The Operations Management Triangle

 

The Necessity of Trade-offs

The operations management triangle illustrates the relationships between capacity, inventory, and information. While organizations may strive for low inventory, high capacity, and an abundance of information, most fall short in at least one of these areas. Fortunately, a lack in any one of these areas can be compensated by excellence in another–this substitution concept is the premise of the OM triangle. Understanding the necessity of these trade-offs is essential for successful operations.

OM Triangle

Inventory

In most cases, inventory reduction leads to a more efficient operation. However, as inventory decreases, the probability of experiencing a stock-out increases. Most organizations keep enough inventory to match normal demand, plus some amount of buffer inventory to cover a reasonable amount of demand variation. In other words, buffer inventory is needed to hedge against a lack of information, i.e. variation in demand, or, a lack of capacity to respond to variation.

Capacity

Like inventory, organizations should strive to have enough capacity to match normal demand in addition to buffer capacity to hedge against variability–typically this means keeping utilization between 70-85%. Having too much capacity wastes resources and ties up capital, e.g. idle machines or workers.
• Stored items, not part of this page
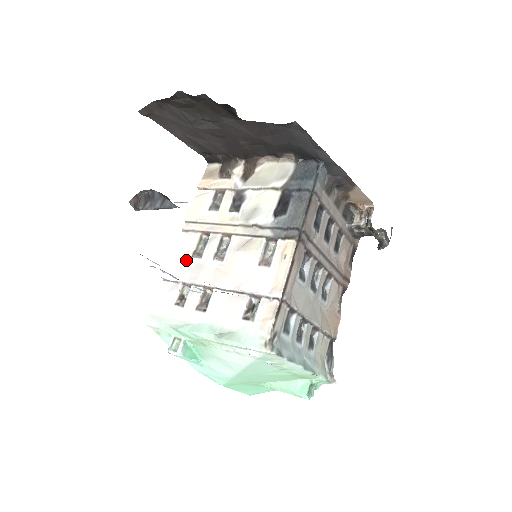
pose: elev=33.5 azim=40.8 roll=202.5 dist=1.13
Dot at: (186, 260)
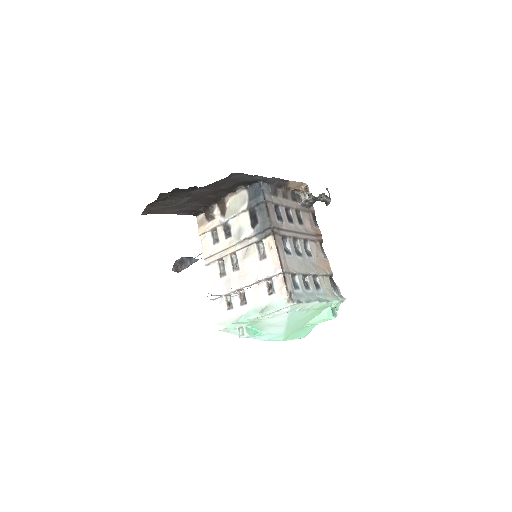
Dot at: (218, 281)
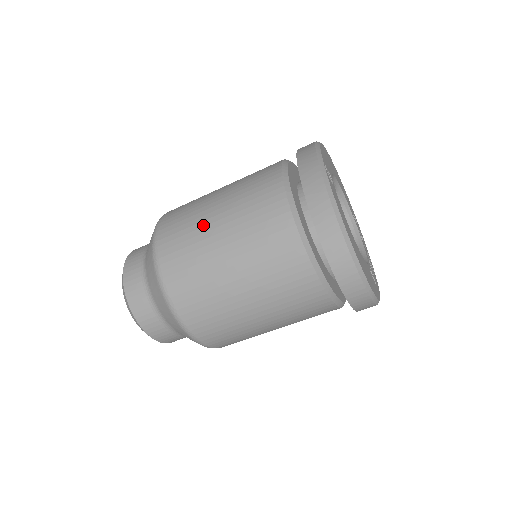
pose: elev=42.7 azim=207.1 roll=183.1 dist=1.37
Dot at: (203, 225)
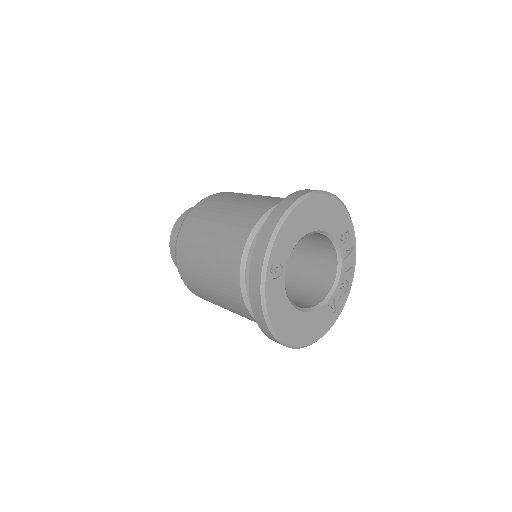
Dot at: (198, 265)
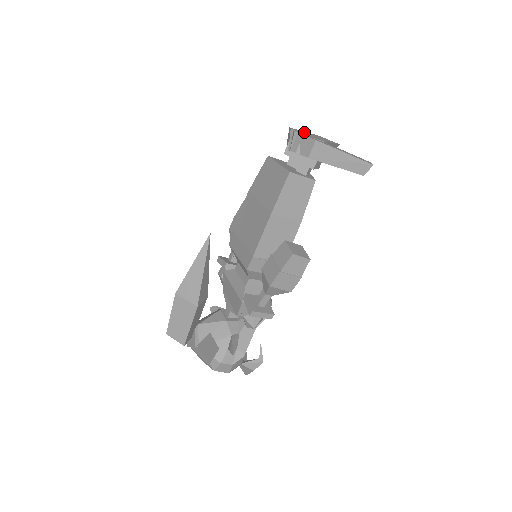
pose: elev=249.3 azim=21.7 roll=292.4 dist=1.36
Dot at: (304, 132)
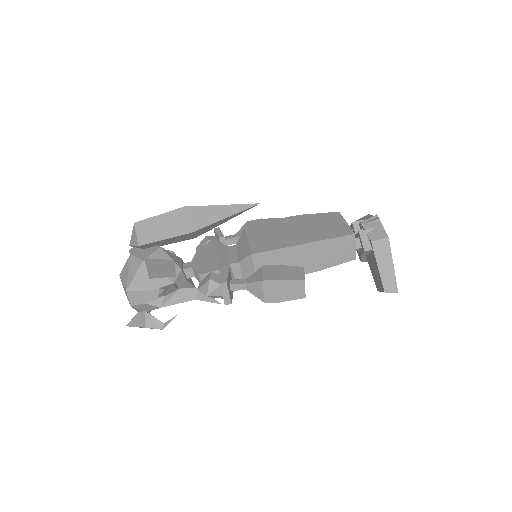
Dot at: occluded
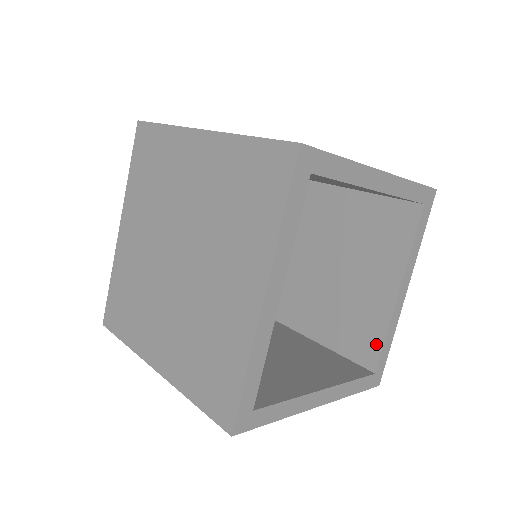
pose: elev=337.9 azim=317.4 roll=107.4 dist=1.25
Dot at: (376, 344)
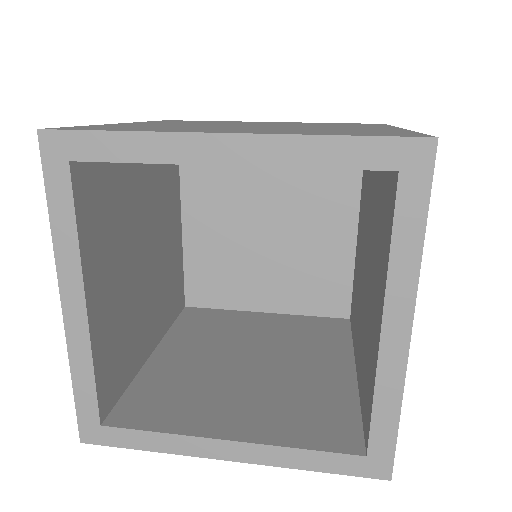
Dot at: (369, 409)
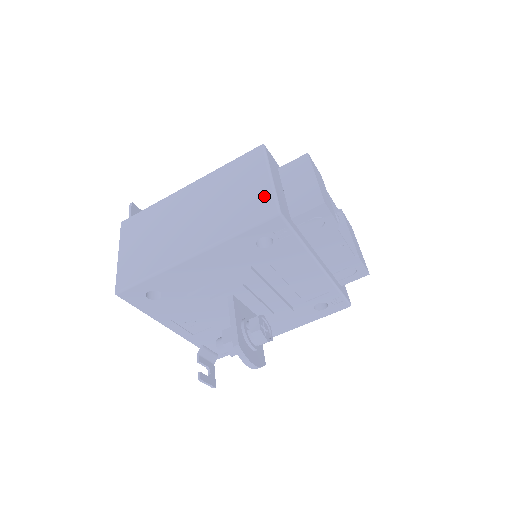
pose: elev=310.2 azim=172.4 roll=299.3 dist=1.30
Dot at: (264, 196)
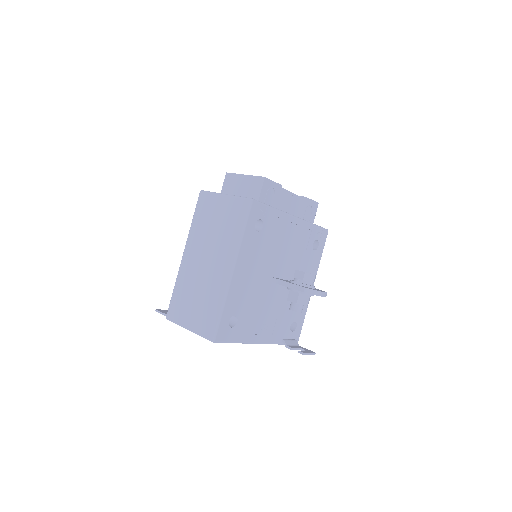
Dot at: (234, 204)
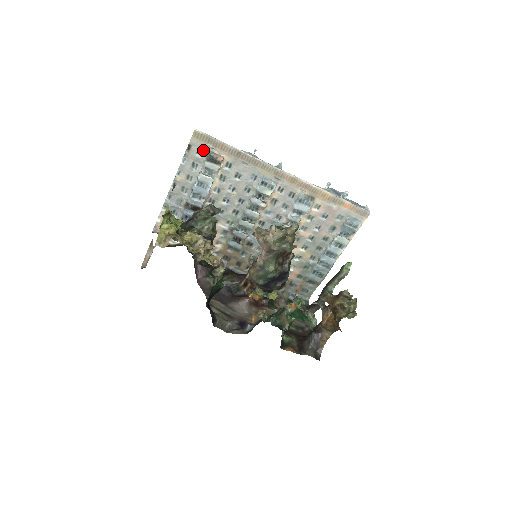
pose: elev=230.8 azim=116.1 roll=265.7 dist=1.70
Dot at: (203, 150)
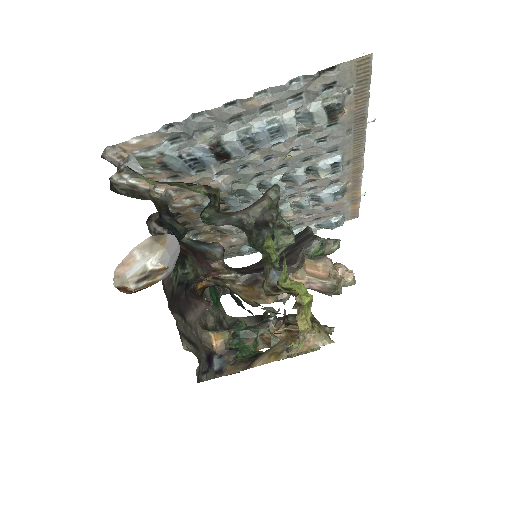
Dot at: (336, 85)
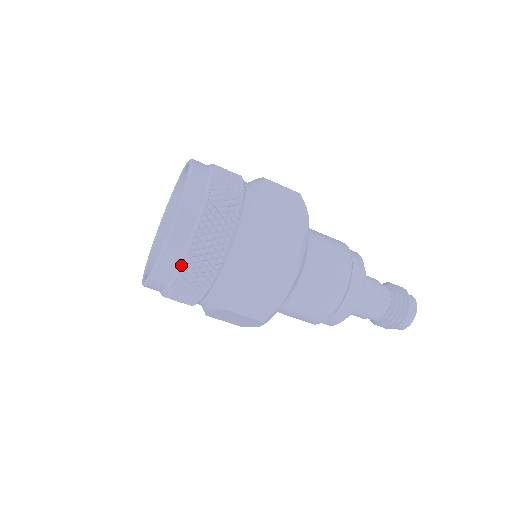
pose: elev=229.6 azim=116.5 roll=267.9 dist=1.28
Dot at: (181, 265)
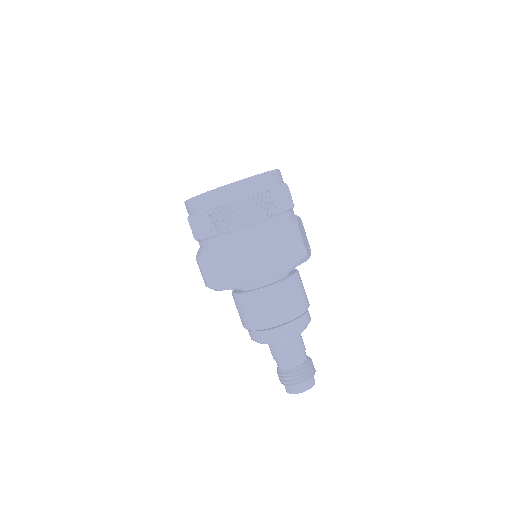
Dot at: (239, 199)
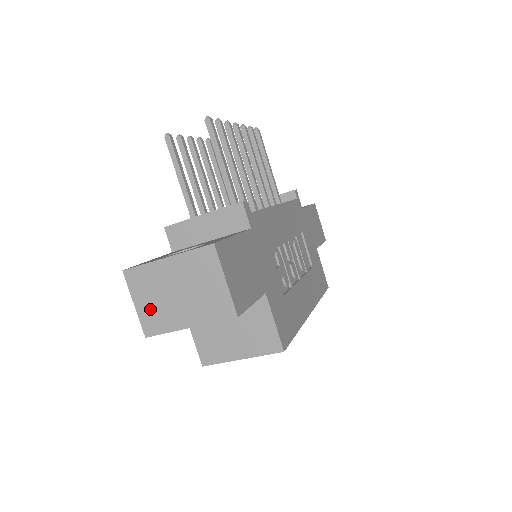
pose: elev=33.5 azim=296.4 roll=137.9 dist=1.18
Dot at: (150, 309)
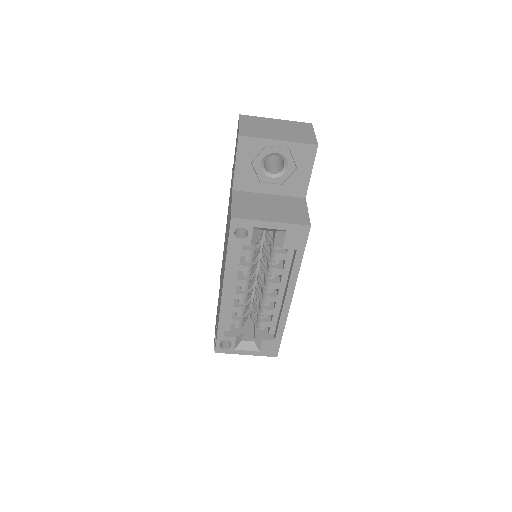
Dot at: (251, 128)
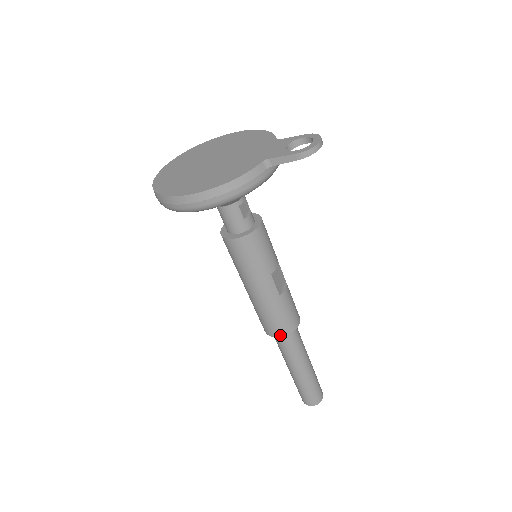
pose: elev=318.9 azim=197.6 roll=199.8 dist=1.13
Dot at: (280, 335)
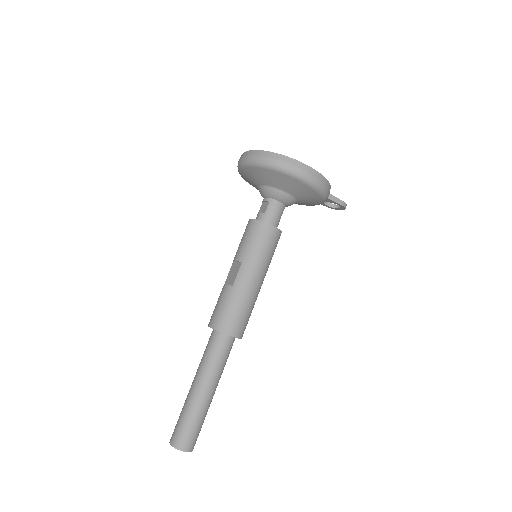
Dot at: (236, 334)
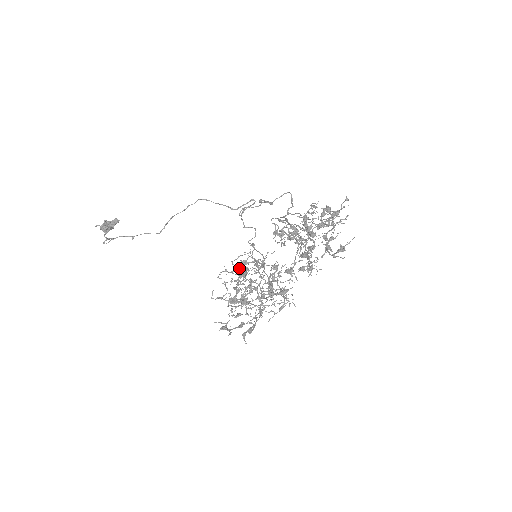
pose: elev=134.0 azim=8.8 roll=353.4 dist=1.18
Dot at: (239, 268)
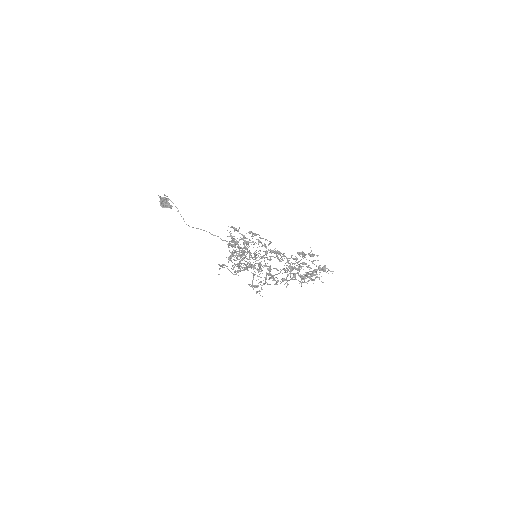
Dot at: (248, 245)
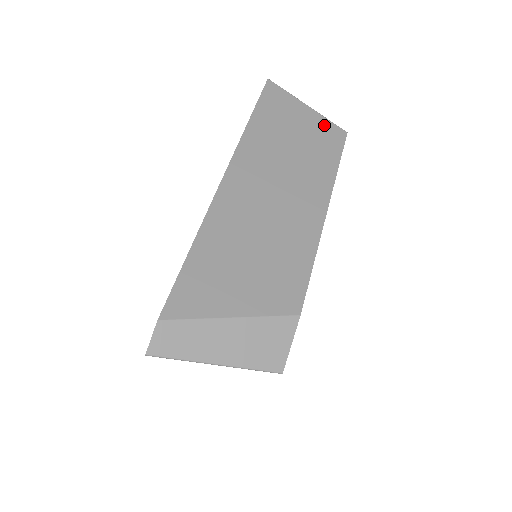
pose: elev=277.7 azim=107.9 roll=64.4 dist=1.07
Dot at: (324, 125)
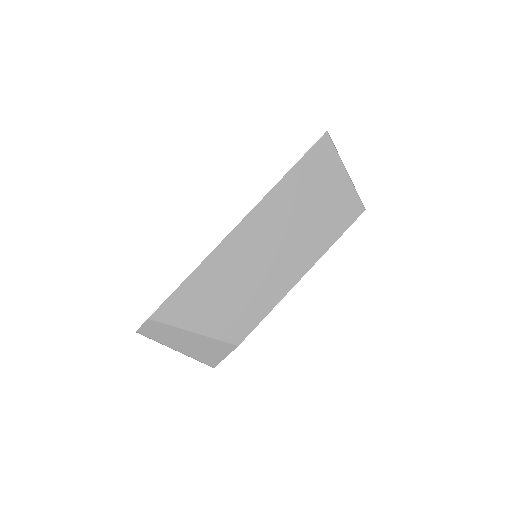
Dot at: (349, 197)
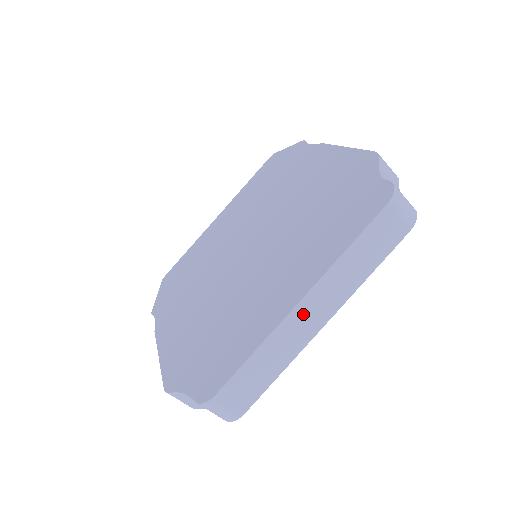
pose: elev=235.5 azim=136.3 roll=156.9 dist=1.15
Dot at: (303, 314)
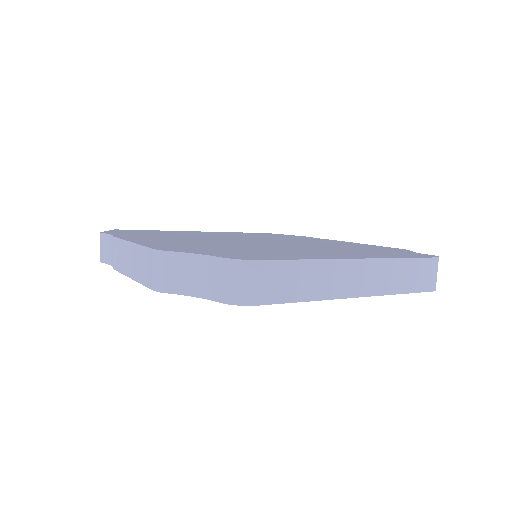
Dot at: (353, 271)
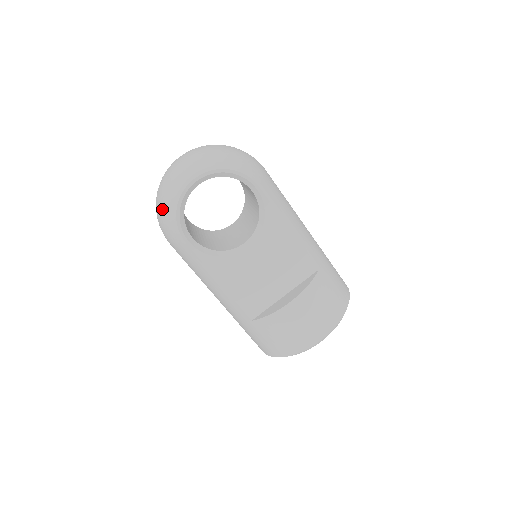
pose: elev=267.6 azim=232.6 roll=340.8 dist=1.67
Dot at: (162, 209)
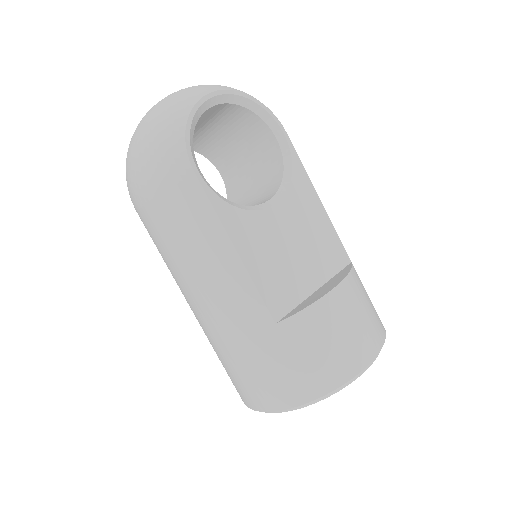
Dot at: (156, 129)
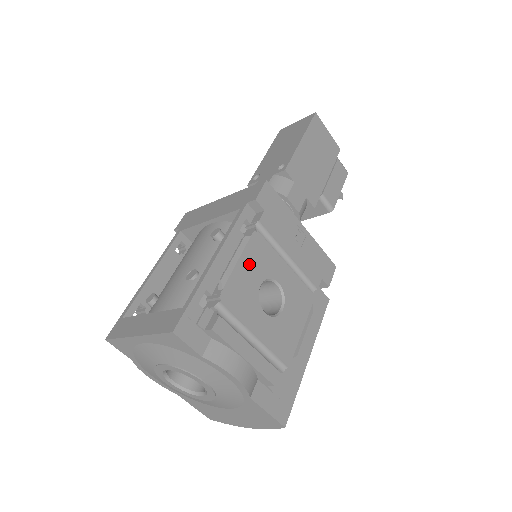
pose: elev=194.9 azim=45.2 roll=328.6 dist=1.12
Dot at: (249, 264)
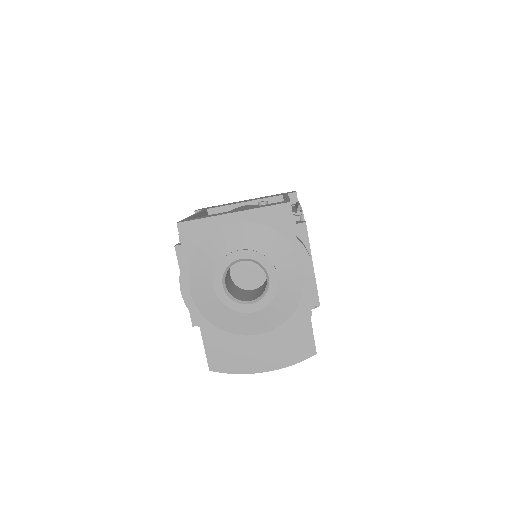
Dot at: occluded
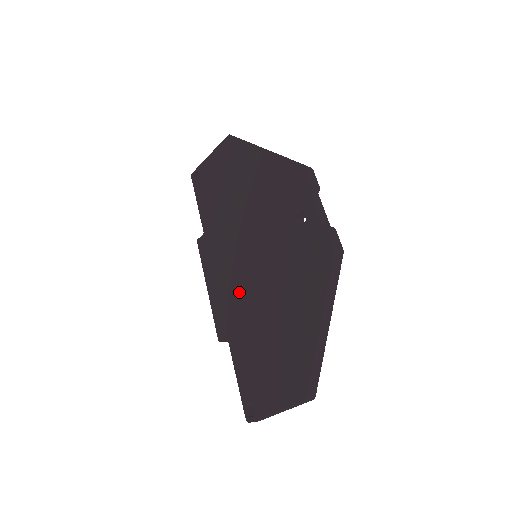
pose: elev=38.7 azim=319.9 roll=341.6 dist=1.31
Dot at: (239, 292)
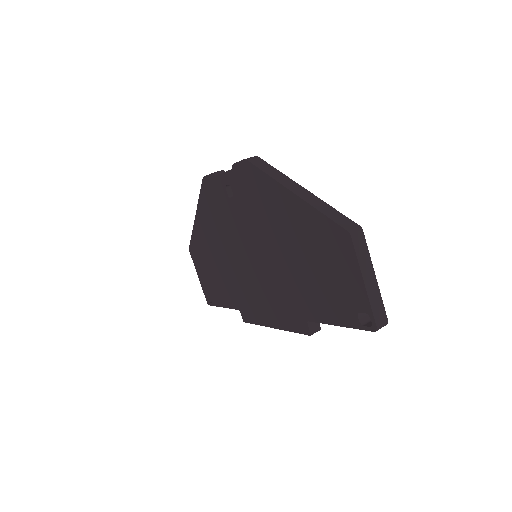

Having too little capacity, e.g. utilization greater than 85%, can cause lead times to increase exponentially. As information increases, such as demand forecasts, required capacity decreases.

Utilization and Variability

Information

It’s unlikely an organization will ever suffer from an overabundance of information. Many emerging trends in business are focused on increasing the ease of access and completeness of information. Big data analytics, the internet of things (IoT), industry 4.0, business intelligence software, and machine learning are all driven by information. While different organizations have different strategies regarding customer demand, all strategies should aim to match demand as close as possible–not to exceed or fall short of demand. To perfectly match demand would mean having total knowledge of how much inventory or capacity is required at any given time. While such knowledge is impossible to attain in most cases, the relationships illustrated by the OM triangle reveals that a lack of information can be substituted for additional inventory or capacity. The compounding effect of a lack of information within a supply chain is often illustrated by the bullwhip effect, in which the variation of customer demand drives increasing variability in demand up the supply chain from the retailers, wholesalers, distributors, manufacturers and raw material suppliers.

Bull-Whip Effect

Sources

Lovejoy, W. S. (1998), Integrated Operations: A Proposal for Operations Management Teaching and Research. Production and Operations Management, 7: 106–124. doi:10.1111/j.1937-5956.1998.tb00443.x

Kingman, J. (1962). On Queues in Heavy Traffic. Journal of the Royal Statistical Society. Series B (Methodological), 24(2), 383-392.